→ REQUIREMENT
Retype the data that follows line by line, exactly, and leave its pictures out.

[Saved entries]
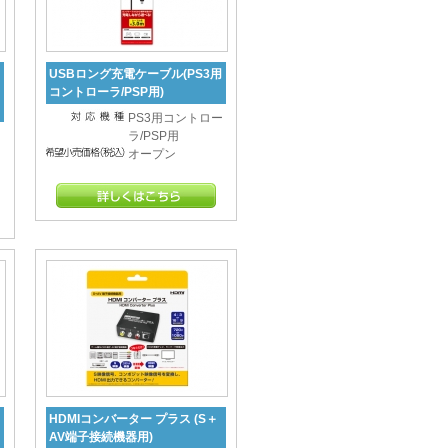
USBロング充電ケーブル(PS3用
コントローラ/PSP用)
PS3用コントロー
ラ/PSP用
オープン
HDMIコンバーター プラス (S＋
AV端子接続機器用)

→ EXPECTED OUTPUT
USBロング充電ケーブル(PS3用
コントローラ/PSP用)
PS3用コントロー
ラ/PSP用
オープン
HDMIコンバーター プラス (S＋
AV端子接続機器用)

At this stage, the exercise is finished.